> _YOUR OBJECTIVE_
A word-for-word copy of the data is what's wanted, with no pictures.

> _DATASET EXCERPTS_
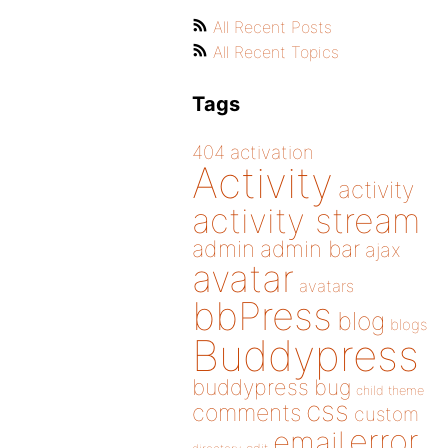
All Recent Posts
All Recent Topics
Tags
404
activation
Activity
activity
activity stream
admin
admin bar
ajax
avatar
avatars
bbPress
blog
blogs
Buddypress
buddypress
bug
child theme
css
comments
custom
error
email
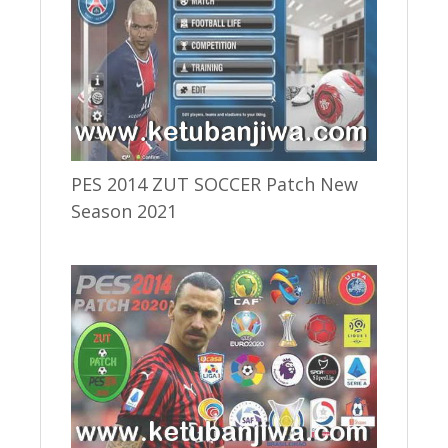
PES 2014 ZUT SOCCER Patch New
Season 2021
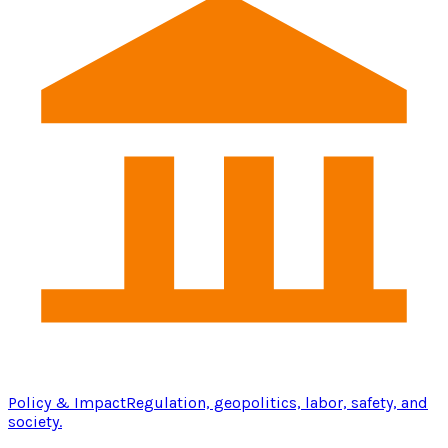
Policy & Impact
Regulation, geopolitics, labor, safety, and
society.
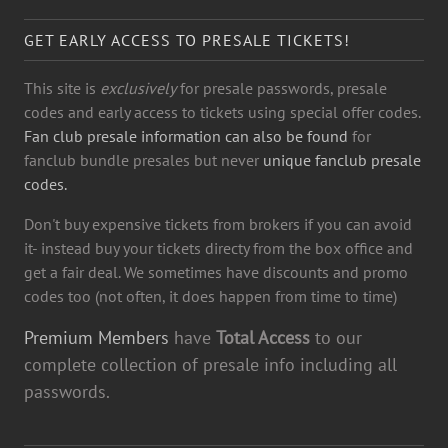
GET EARLY ACCESS TO PRESALE TICKETS!
This site is
exclusively
for presale passwords, presale
codes and early access to tickets using special offer codes.
Fan club presale information can also be found
for
fanclub bundle presales but never
unique fanclub presale
codes.
Don't buy expensive tickets from brokers if you can avoid
it- instead buy your tickets directy from the box office and
get a fair deal. We sometimes have discounts and promo
codes too (not often, it does happen from time to time)
Premium Members
have
Total Access
to our
complete collection of presale info including all
passwords.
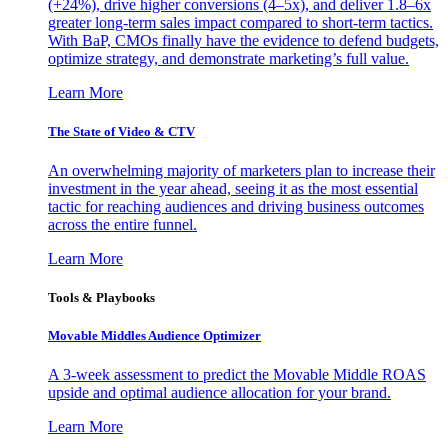
(+24%), drive higher conversions (4–5x), and deliver 1.8–6x
greater long-term sales impact compared to short-term tactics.
With BaP, CMOs finally have the evidence to defend budgets,
optimize strategy, and demonstrate marketing’s full value.
Learn More
The State of Video & CTV
An overwhelming majority of marketers plan to increase their
investment in the year ahead, seeing it as the most essential
tactic for reaching audiences and driving business outcomes
across the entire funnel.
Learn More
Tools & Playbooks
Movable Middles Audience Optimizer
A 3-week assessment to predict the Movable Middle ROAS
upside and optimal audience allocation for your brand.
Learn More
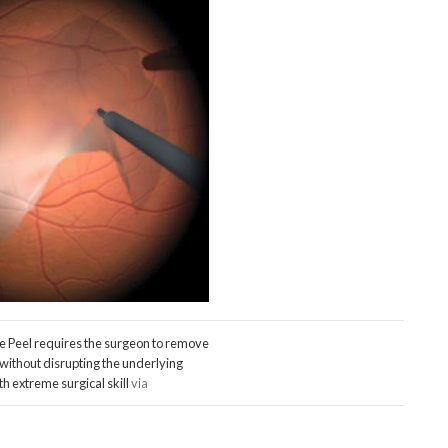
 Peel requires the surgeon to remove
ithout disrupting the underlying
th extreme surgical skill
via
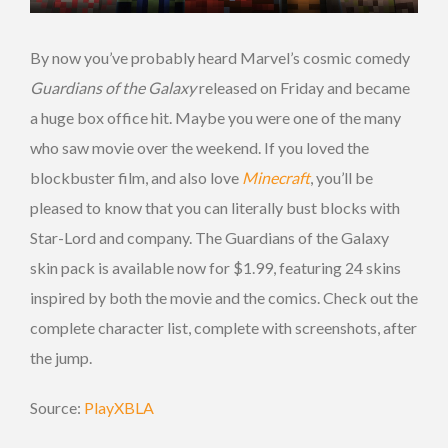
By now you’ve probably heard Marvel’s cosmic comedy
Guardians of the Galaxy
released on Friday and became
a huge box office hit. Maybe you were one of the many
who saw movie over the weekend. If you loved the
blockbuster film, and also love
Minecraft
, you’ll be
pleased to know that you can literally bust blocks with
Star-Lord and company. The Guardians of the Galaxy
skin pack is available now for $1.99, featuring 24 skins
inspired by both the movie and the comics. Check out the
complete character list, complete with screenshots, after
the jump.
Source:
PlayXBLA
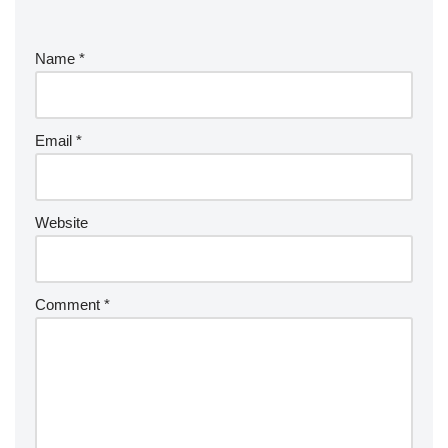
Name
*
Email
*
Website
Comment
*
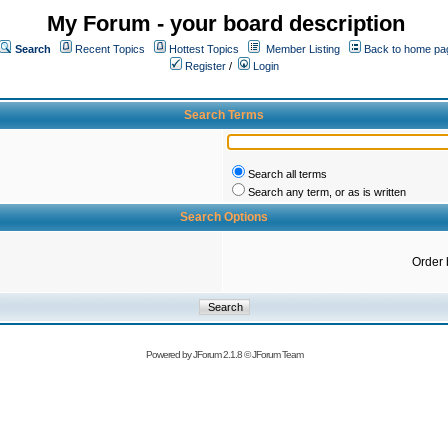
My Forum - your board description
Search
Recent Topics
Hottest Topics
Member Listing
Back to home pa
Register
/
Login
Search Terms
Search all terms
Search any term, or as is written
Search Options
Order 
Powered by
JForum 2.1.8
©
JForum Team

> _RESULT OF THE TASK_
All Recent Posts
All Recent Topics
Tags
404
activation
Activity
activity
activity stream
admin
admin bar
ajax
avatar
avatars
bbPress
blog
blogs
Buddypress
buddypress
bug
child theme
css
comments
custom
error
email
PES 2014 ZUT SOCCER Patch New
Season 2021
Policy & Impact
Regulation, geopolitics, labor, safety, and
society.
GET EARLY ACCESS TO PRESALE TICKETS!
This site is
exclusively
for presale passwords, presale
codes and early access to tickets using special offer codes.
Fan club presale information can also be found
for
fanclub bundle presales but never
unique fanclub presale
codes.
Don't buy expensive tickets from brokers if you can avoid
it- instead buy your tickets directy from the box office and
get a fair deal. We sometimes have discounts and promo
codes too (not often, it does happen from time to time)
Premium Members
have
Total Access
to our
complete collection of presale info including all
passwords.
(+24%), drive higher conversions (4–5x), and deliver 1.8–6x
greater long-term sales impact compared to short-term tactics.
With BaP, CMOs finally have the evidence to defend budgets,
optimize strategy, and demonstrate marketing’s full value.
Learn More
The State of Video & CTV
An overwhelming majority of marketers plan to increase their
investment in the year ahead, seeing it as the most essential
tactic for reaching audiences and driving business outcomes
across the entire funnel.
Learn More
Tools & Playbooks
Movable Middles Audience Optimizer
A 3-week assessment to predict the Movable Middle ROAS
upside and optimal audience allocation for your brand.
Learn More
 Peel requires the surgeon to remove
ithout disrupting the underlying
th extreme surgical skill
via
By now you’ve probably heard Marvel’s cosmic comedy
Guardians of the Galaxy
released on Friday and became
a huge box office hit. Maybe you were one of the many
who saw movie over the weekend. If you loved the
blockbuster film, and also love
Minecraft
, you’ll be
pleased to know that you can literally bust blocks with
Star-Lord and company. The Guardians of the Galaxy
skin pack is available now for $1.99, featuring 24 skins
inspired by both the movie and the comics. Check out the
complete character list, complete with screenshots, after
the jump.
Source:
PlayXBLA
Name
*
Email
*
Website
Comment
*
My Forum - your board description
Search
Recent Topics
Hottest Topics
Member Listing
Back to home pa
Register
/
Login
Search Terms
Search all terms
Search any term, or as is written
Search Options
Order 
Powered by
JForum 2.1.8
©
JForum Team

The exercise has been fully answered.